Work to be completed
Look for the string "livro" in the data below, and copy each line that holds it.

Dataset entries
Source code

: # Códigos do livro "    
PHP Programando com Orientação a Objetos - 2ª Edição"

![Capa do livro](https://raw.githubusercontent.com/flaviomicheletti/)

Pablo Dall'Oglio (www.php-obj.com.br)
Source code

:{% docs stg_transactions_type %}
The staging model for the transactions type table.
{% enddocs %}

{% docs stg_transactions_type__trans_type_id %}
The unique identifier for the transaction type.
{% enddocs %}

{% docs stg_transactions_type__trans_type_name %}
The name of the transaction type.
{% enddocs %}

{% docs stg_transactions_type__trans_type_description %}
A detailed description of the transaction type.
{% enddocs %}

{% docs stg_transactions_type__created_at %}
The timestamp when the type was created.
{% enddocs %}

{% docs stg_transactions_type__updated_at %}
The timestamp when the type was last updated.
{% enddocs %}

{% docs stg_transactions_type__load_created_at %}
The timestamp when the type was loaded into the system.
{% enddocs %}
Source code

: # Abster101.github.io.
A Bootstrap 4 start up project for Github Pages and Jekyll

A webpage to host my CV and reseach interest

Result
: # Códigos do livro "    
![Capa do livro](https://raw.githubusercontent.com/flaviomicheletti/)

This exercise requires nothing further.